╭─ Dataset excerpts
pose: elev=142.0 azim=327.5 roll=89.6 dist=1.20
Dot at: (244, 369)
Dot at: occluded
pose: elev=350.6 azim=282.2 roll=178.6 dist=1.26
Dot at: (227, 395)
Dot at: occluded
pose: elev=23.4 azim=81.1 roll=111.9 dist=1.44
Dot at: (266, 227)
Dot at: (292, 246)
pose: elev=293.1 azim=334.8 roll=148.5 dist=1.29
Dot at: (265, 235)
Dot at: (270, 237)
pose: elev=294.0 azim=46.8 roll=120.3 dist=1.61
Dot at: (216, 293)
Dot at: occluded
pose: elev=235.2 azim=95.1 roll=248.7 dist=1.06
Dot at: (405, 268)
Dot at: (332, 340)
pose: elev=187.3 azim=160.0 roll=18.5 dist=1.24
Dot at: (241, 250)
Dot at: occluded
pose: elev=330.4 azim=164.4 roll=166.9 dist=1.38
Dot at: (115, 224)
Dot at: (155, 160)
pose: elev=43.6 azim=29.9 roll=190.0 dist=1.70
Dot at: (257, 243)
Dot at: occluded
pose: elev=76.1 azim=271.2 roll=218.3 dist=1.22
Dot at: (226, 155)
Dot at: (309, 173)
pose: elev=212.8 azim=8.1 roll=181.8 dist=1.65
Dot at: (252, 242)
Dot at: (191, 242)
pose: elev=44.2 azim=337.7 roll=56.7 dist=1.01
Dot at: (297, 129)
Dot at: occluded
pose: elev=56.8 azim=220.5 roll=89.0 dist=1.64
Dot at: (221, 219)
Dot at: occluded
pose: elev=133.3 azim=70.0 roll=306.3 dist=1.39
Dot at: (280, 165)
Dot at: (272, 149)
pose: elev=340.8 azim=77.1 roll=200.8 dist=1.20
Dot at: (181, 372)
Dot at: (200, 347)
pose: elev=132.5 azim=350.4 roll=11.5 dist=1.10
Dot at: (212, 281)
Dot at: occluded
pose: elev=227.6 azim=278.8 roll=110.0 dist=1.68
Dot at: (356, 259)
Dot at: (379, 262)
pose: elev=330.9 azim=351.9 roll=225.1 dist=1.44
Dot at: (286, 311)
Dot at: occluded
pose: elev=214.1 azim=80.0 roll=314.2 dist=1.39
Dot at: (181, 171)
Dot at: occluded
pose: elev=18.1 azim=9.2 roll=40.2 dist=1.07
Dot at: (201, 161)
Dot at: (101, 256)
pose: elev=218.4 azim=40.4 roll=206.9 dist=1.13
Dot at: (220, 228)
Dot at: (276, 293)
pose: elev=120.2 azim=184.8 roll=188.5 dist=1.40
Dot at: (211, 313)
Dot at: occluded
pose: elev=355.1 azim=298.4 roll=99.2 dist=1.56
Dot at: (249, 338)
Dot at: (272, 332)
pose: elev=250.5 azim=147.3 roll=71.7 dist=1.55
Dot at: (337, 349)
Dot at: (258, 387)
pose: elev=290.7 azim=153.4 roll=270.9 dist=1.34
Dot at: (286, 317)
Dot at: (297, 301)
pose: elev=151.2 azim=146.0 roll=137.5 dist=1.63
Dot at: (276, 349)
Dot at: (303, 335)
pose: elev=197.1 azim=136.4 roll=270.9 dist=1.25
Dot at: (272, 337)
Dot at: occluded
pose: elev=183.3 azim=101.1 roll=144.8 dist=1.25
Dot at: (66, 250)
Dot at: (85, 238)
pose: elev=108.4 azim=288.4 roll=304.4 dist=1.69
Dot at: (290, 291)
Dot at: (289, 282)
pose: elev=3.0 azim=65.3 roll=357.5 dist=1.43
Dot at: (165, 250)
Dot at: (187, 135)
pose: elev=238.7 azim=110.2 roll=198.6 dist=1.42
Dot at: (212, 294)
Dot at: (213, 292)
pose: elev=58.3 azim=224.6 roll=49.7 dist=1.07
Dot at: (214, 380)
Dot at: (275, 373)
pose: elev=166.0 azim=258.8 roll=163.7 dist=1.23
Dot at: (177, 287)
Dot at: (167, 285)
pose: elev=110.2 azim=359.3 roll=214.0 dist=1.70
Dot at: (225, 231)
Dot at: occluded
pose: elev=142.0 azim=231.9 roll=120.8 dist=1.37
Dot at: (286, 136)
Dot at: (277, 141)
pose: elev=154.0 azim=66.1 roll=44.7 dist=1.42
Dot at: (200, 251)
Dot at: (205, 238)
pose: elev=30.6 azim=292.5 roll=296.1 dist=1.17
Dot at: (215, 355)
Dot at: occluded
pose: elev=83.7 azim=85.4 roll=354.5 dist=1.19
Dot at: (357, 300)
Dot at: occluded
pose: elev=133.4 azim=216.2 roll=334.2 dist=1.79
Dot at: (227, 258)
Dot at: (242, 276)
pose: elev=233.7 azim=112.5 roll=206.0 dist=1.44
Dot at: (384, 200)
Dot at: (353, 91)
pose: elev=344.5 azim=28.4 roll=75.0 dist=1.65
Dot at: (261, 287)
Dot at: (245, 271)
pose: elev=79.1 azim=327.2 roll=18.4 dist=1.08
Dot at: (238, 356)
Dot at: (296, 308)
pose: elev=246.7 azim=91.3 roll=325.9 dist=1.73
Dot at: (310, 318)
╰─
#### Task goal
Convert the records above into a Markdown table with two columns, Row and Line, where Row holds the row number and Line holds that line's text. Leave out blank lines.

#### Answer for this exercise
| Row | Line |
|---|---|
| 1 | pose: elev=142.0 azim=327.5 roll=89.6 dist=1.20 |
| 2 | Dot at: (244, 369) |
| 3 | Dot at: occluded |
| 4 | pose: elev=350.6 azim=282.2 roll=178.6 dist=1.26 |
| 5 | Dot at: (227, 395) |
| 6 | Dot at: occluded |
| 7 | pose: elev=23.4 azim=81.1 roll=111.9 dist=1.44 |
| 8 | Dot at: (266, 227) |
| 9 | Dot at: (292, 246) |
| 10 | pose: elev=293.1 azim=334.8 roll=148.5 dist=1.29 |
| 11 | Dot at: (265, 235) |
| 12 | Dot at: (270, 237) |
| 13 | pose: elev=294.0 azim=46.8 roll=120.3 dist=1.61 |
| 14 | Dot at: (216, 293) |
| 15 | Dot at: occluded |
| 16 | pose: elev=235.2 azim=95.1 roll=248.7 dist=1.06 |
| 17 | Dot at: (405, 268) |
| 18 | Dot at: (332, 340) |
| 19 | pose: elev=187.3 azim=160.0 roll=18.5 dist=1.24 |
| 20 | Dot at: (241, 250) |
| 21 | Dot at: occluded |
| 22 | pose: elev=330.4 azim=164.4 roll=166.9 dist=1.38 |
| 23 | Dot at: (115, 224) |
| 24 | Dot at: (155, 160) |
| 25 | pose: elev=43.6 azim=29.9 roll=190.0 dist=1.70 |
| 26 | Dot at: (257, 243) |
| 27 | Dot at: occluded |
| 28 | pose: elev=76.1 azim=271.2 roll=218.3 dist=1.22 |
| 29 | Dot at: (226, 155) |
| 30 | Dot at: (309, 173) |
| 31 | pose: elev=212.8 azim=8.1 roll=181.8 dist=1.65 |
| 32 | Dot at: (252, 242) |
| 33 | Dot at: (191, 242) |
| 34 | pose: elev=44.2 azim=337.7 roll=56.7 dist=1.01 |
| 35 | Dot at: (297, 129) |
| 36 | Dot at: occluded |
| 37 | pose: elev=56.8 azim=220.5 roll=89.0 dist=1.64 |
| 38 | Dot at: (221, 219) |
| 39 | Dot at: occluded |
| 40 | pose: elev=133.3 azim=70.0 roll=306.3 dist=1.39 |
| 41 | Dot at: (280, 165) |
| 42 | Dot at: (272, 149) |
| 43 | pose: elev=340.8 azim=77.1 roll=200.8 dist=1.20 |
| 44 | Dot at: (181, 372) |
| 45 | Dot at: (200, 347) |
| 46 | pose: elev=132.5 azim=350.4 roll=11.5 dist=1.10 |
| 47 | Dot at: (212, 281) |
| 48 | Dot at: occluded |
| 49 | pose: elev=227.6 azim=278.8 roll=110.0 dist=1.68 |
| 50 | Dot at: (356, 259) |
| 51 | Dot at: (379, 262) |
| 52 | pose: elev=330.9 azim=351.9 roll=225.1 dist=1.44 |
| 53 | Dot at: (286, 311) |
| 54 | Dot at: occluded |
| 55 | pose: elev=214.1 azim=80.0 roll=314.2 dist=1.39 |
| 56 | Dot at: (181, 171) |
| 57 | Dot at: occluded |
| 58 | pose: elev=18.1 azim=9.2 roll=40.2 dist=1.07 |
| 59 | Dot at: (201, 161) |
| 60 | Dot at: (101, 256) |
| 61 | pose: elev=218.4 azim=40.4 roll=206.9 dist=1.13 |
| 62 | Dot at: (220, 228) |
| 63 | Dot at: (276, 293) |
| 64 | pose: elev=120.2 azim=184.8 roll=188.5 dist=1.40 |
| 65 | Dot at: (211, 313) |
| 66 | Dot at: occluded |
| 67 | pose: elev=355.1 azim=298.4 roll=99.2 dist=1.56 |
| 68 | Dot at: (249, 338) |
| 69 | Dot at: (272, 332) |
| 70 | pose: elev=250.5 azim=147.3 roll=71.7 dist=1.55 |
| 71 | Dot at: (337, 349) |
| 72 | Dot at: (258, 387) |
| 73 | pose: elev=290.7 azim=153.4 roll=270.9 dist=1.34 |
| 74 | Dot at: (286, 317) |
| 75 | Dot at: (297, 301) |
| 76 | pose: elev=151.2 azim=146.0 roll=137.5 dist=1.63 |
| 77 | Dot at: (276, 349) |
| 78 | Dot at: (303, 335) |
| 79 | pose: elev=197.1 azim=136.4 roll=270.9 dist=1.25 |
| 80 | Dot at: (272, 337) |
| 81 | Dot at: occluded |
| 82 | pose: elev=183.3 azim=101.1 roll=144.8 dist=1.25 |
| 83 | Dot at: (66, 250) |
| 84 | Dot at: (85, 238) |
| 85 | pose: elev=108.4 azim=288.4 roll=304.4 dist=1.69 |
| 86 | Dot at: (290, 291) |
| 87 | Dot at: (289, 282) |
| 88 | pose: elev=3.0 azim=65.3 roll=357.5 dist=1.43 |
| 89 | Dot at: (165, 250) |
| 90 | Dot at: (187, 135) |
| 91 | pose: elev=238.7 azim=110.2 roll=198.6 dist=1.42 |
| 92 | Dot at: (212, 294) |
| 93 | Dot at: (213, 292) |
| 94 | pose: elev=58.3 azim=224.6 roll=49.7 dist=1.07 |
| 95 | Dot at: (214, 380) |
| 96 | Dot at: (275, 373) |
| 97 | pose: elev=166.0 azim=258.8 roll=163.7 dist=1.23 |
| 98 | Dot at: (177, 287) |
| 99 | Dot at: (167, 285) |
| 100 | pose: elev=110.2 azim=359.3 roll=214.0 dist=1.70 |
| 101 | Dot at: (225, 231) |
| 102 | Dot at: occluded |
| 103 | pose: elev=142.0 azim=231.9 roll=120.8 dist=1.37 |
| 104 | Dot at: (286, 136) |
| 105 | Dot at: (277, 141) |
| 106 | pose: elev=154.0 azim=66.1 roll=44.7 dist=1.42 |
| 107 | Dot at: (200, 251) |
| 108 | Dot at: (205, 238) |
| 109 | pose: elev=30.6 azim=292.5 roll=296.1 dist=1.17 |
| 110 | Dot at: (215, 355) |
| 111 | Dot at: occluded |
| 112 | pose: elev=83.7 azim=85.4 roll=354.5 dist=1.19 |
| 113 | Dot at: (357, 300) |
| 114 | Dot at: occluded |
| 115 | pose: elev=133.4 azim=216.2 roll=334.2 dist=1.79 |
| 116 | Dot at: (227, 258) |
| 117 | Dot at: (242, 276) |
| 118 | pose: elev=233.7 azim=112.5 roll=206.0 dist=1.44 |
| 119 | Dot at: (384, 200) |
| 120 | Dot at: (353, 91) |
| 121 | pose: elev=344.5 azim=28.4 roll=75.0 dist=1.65 |
| 122 | Dot at: (261, 287) |
| 123 | Dot at: (245, 271) |
| 124 | pose: elev=79.1 azim=327.2 roll=18.4 dist=1.08 |
| 125 | Dot at: (238, 356) |
| 126 | Dot at: (296, 308) |
| 127 | pose: elev=246.7 azim=91.3 roll=325.9 dist=1.73 |
| 128 | Dot at: (310, 318) |